Standing at Grand Canyon Village looking down the Bright Angel fault, you may notice that the gorge formed along it is longer on the Colorado River's north side. This is typical of the Grand Canyon's side canyons. Because more water comes off the North Rim, more erosion has taken place on that side of the river, and longer canyons have been formed.

Then Came the Floods

Eroded material has to go somewhere. The rocks that fall into the side canyons are swept into the Colorado River, usually by flash floods during the August monsoon season. While it may be hard to imagine a current this strong in what is usually a nearly dry side canyon, look again at how thousands of tiny drainages converge like capillaries into a single significant creek bed. In most cases, the water over several square miles of hard land drains into one relatively narrow rock chute. A downpour, then, can generate floods that are immensely powerful and very dangerous.

Below each significant side canyon are boulders, which are swept into the Colorado River by these floods. These boulders form dams in the larger river, creating rapids where the water spills over them. The water above each set of rapids usually looks as smooth as a reservoir. Below the first rocks, however, it cascades downstream, crashing backward in standing waves against large boulders. Before Glen Canyon dam began blocking the river flow in 1963, the Colorado River broke up many of the biggest rocks during its enormous spring floods. These floods, which commonly reached levels five times higher than an average flow today, swept along small rocks, which would in turn chip away and break apart boulders, eventually moving them downstream. For the canyon to have reached its present size, the river had to have swept away more than 1,000 cubic miles of debris. Now, with the sizable spring floods a thing of the past, less debris moves, and the rapids have become steeper and rockier.

While it's fairly easy to explain how the side canyons cut down to the Colorado River's level, it's much harder to say how the Colorado cut through the plateaus that form the sides of the Grand Canyon. Unless the river was already in place when these adjoining plateaus started rising roughly 60 million years ago, it would have had to first climb 3,000 feet uphill before it could begin cutting down. The explorer John Wesley Powell, who mapped the Colorado River in 1869, assumed that the river had cut down through the land as the land rose.

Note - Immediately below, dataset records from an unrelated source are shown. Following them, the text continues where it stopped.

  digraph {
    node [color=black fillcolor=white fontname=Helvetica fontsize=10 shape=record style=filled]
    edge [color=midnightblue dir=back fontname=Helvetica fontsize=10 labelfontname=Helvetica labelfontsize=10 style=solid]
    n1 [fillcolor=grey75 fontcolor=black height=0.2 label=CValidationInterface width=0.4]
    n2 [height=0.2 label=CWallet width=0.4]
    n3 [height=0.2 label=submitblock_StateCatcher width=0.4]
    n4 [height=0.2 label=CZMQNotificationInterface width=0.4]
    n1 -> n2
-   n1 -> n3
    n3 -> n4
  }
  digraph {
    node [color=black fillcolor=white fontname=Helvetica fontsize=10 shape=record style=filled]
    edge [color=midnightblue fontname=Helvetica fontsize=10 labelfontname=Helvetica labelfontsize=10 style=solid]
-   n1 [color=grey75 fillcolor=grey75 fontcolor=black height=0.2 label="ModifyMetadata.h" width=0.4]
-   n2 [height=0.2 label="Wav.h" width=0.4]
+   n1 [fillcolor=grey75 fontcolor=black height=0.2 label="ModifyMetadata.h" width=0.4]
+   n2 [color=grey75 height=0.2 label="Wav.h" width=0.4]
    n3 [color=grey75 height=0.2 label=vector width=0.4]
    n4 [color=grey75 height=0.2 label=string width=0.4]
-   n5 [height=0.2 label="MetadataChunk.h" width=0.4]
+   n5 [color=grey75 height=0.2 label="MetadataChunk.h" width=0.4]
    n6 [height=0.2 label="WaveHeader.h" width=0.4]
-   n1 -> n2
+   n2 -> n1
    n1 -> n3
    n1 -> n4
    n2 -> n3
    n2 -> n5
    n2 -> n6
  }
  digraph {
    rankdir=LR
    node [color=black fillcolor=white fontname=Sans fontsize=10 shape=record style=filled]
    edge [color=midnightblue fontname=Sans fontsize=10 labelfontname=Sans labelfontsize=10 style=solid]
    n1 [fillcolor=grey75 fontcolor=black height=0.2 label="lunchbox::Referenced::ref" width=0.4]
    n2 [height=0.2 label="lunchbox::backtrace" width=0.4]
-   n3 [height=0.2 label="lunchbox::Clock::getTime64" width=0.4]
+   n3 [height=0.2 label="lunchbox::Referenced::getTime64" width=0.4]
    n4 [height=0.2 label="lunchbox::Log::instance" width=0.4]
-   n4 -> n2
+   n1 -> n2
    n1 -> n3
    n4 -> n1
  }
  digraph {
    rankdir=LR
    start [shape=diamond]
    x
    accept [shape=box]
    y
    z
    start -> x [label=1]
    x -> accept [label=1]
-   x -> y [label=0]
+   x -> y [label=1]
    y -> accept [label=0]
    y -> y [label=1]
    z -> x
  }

The river in the eastern canyon may indeed be old enough to have accomplished this. The western canyon, however, is much younger. In fact, there's no evidence of a through-flowing Colorado River in the western Grand Canyon before about 5 million years ago.

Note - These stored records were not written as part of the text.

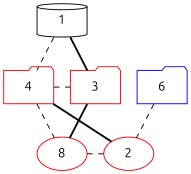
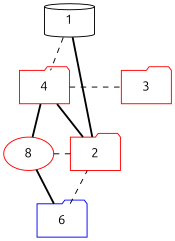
  graph {
    fontname=Ubuntu
    node [color=red fontname=Ubuntu shape=folder]
    edge [fontname=Ubuntu style=dashed]
    4
    3
-   2 [shape=ellipse]
+   2
    n4 [label=8 shape=ellipse]
    6 [color=blue]
    1 [shape=cylinder color=""]
    subgraph sub_1 {
      rank=same
      4
      3
    }
    subgraph sub_2 {
      rank=same
      2
      n4
    }
    4 -- 3
    4 -- 2 [style=bold]
-   4 -- n4
+   4 -- n4 [style=bold]
    n4 -- 2
-   n4 -- 3 [style=bold]
+   n4 -- 6 [style=bold]
    6 -- 2
    1 -- 4
-   1 -- 3 [style=bold]
+   1 -- 2 [style=bold]
  }
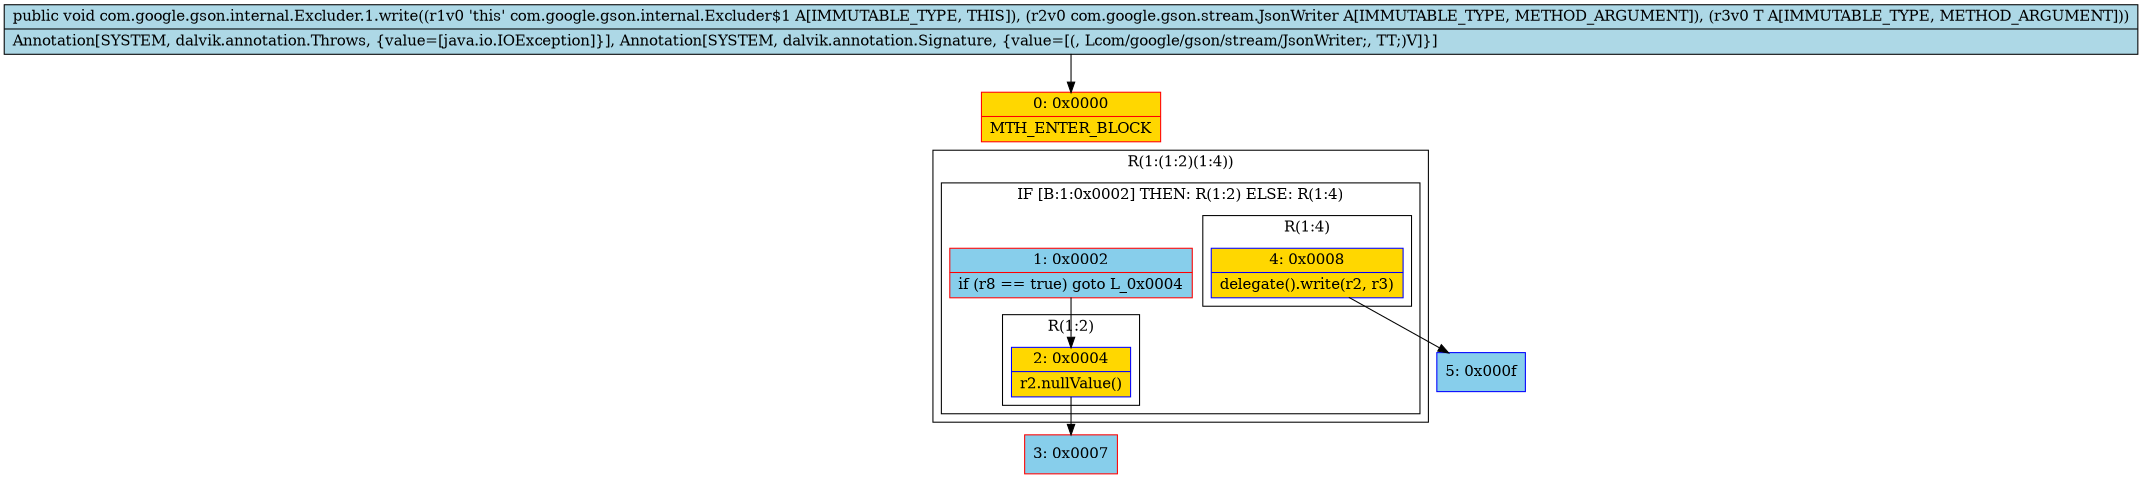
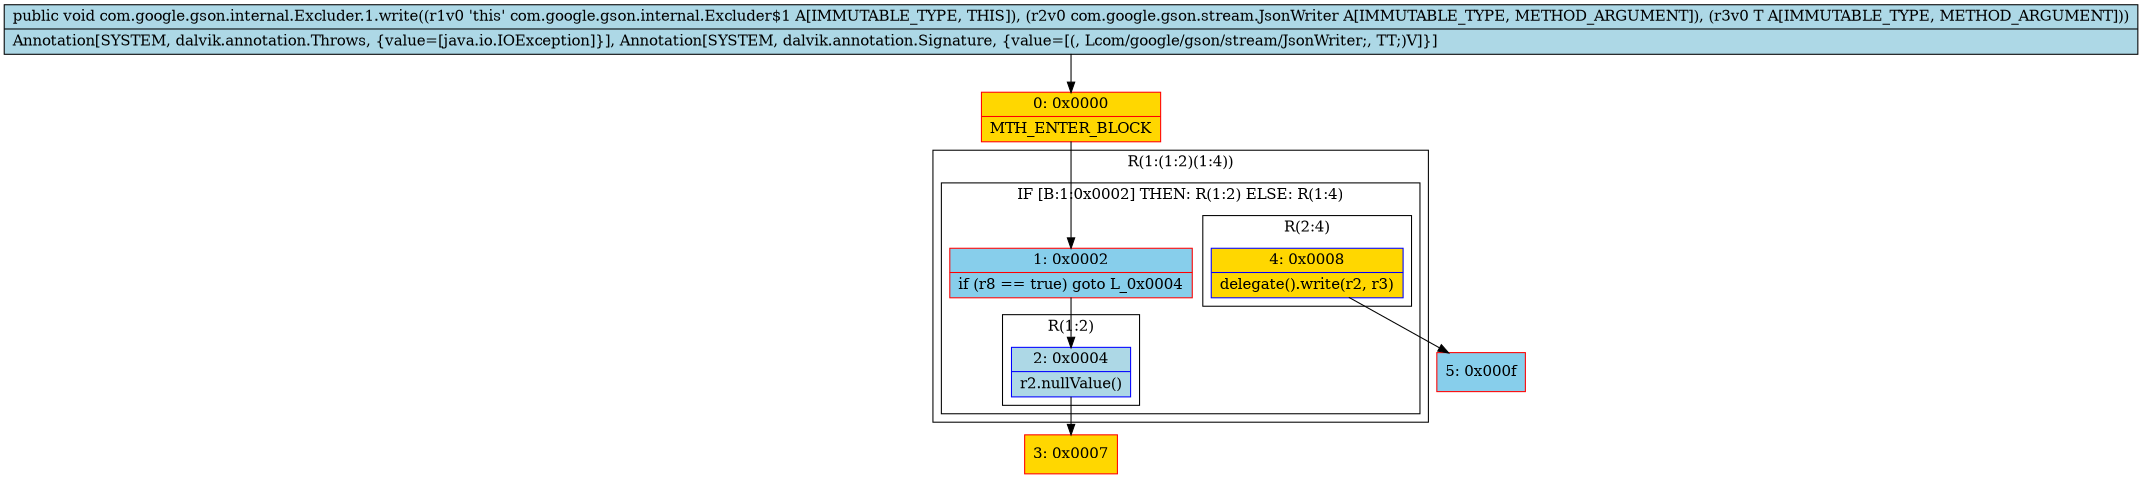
  digraph {
    node [color=red fillcolor=skyblue shape=record style=filled]
-   n1 [color=blue fillcolor=gold label="{2\:\ 0x0004|r2.nullValue()\l}"]
+   n1 [color=blue fillcolor=lightblue label="{2\:\ 0x0004|r2.nullValue()\l}"]
    n2 [color=blue fillcolor=gold label="{4\:\ 0x0008|delegate().write(r2, r3)\l}"]
    n3 [label="{1\:\ 0x0002|if (r8 == true) goto L_0x0004\l}"]
-   n4 [label="{3\:\ 0x0007}"]
-   n5 [color=blue label="{5\:\ 0x000f}"]
+   n4 [fillcolor=gold label="{3\:\ 0x0007}"]
+   n5 [label="{5\:\ 0x000f}"]
    n6 [fillcolor=gold label="{0\:\ 0x0000|MTH_ENTER_BLOCK\l}"]
    n7 [fillcolor=lightblue label="{public void com.google.gson.internal.Excluder.1.write((r1v0 'this' com.google.gson.internal.Excluder$1 A[IMMUTABLE_TYPE, THIS]), (r2v0 com.google.gson.stream.JsonWriter A[IMMUTABLE_TYPE, METHOD_ARGUMENT]), (r3v0 T A[IMMUTABLE_TYPE, METHOD_ARGUMENT]))  | Annotation[SYSTEM, dalvik.annotation.Throws, \{value=[java.io.IOException]\}], Annotation[SYSTEM, dalvik.annotation.Signature, \{value=[(, Lcom\/google\/gson\/stream\/JsonWriter;, TT;)V]\}]\l}" color=""]
    subgraph cluster_1 {
      label="R(1:(1:2)(1:4))"
      subgraph cluster_2 {
        label="IF [B:1:0x0002] THEN: R(1:2) ELSE: R(1:4)"
        n3
        subgraph cluster_3 {
          label="R(1:2)"
          n1
        }
        subgraph cluster_4 {
-         label="R(1:4)"
+         label="R(2:4)"
          n2
        }
      }
    }
    n1 -> n4
    n2 -> n5
    n3 -> n1
+   n6 -> n3
    n7 -> n6
  }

Geologists have proposed a number of theories about how the river assumed its present course, none of which is supported by a strong body of evidence. The difficulty is that only scattered pieces of evidence can be used to date the canyon precisely. Most theories center on the idea of an ancestral Colorado River that flowed through the eastern canyon, exiting the canyon via a channel different from its current one. This ancestral river would have been diverted onto its present course by another, smaller river that probably reached it via headward erosion. One theory holds that this "pirate" river cut headward all the way from the Gulf of California, while another maintains that it may have originated on the Kaibab Plateau during a period when the climate was wetter than it is today. No one is sure what happened, and the debate is still open.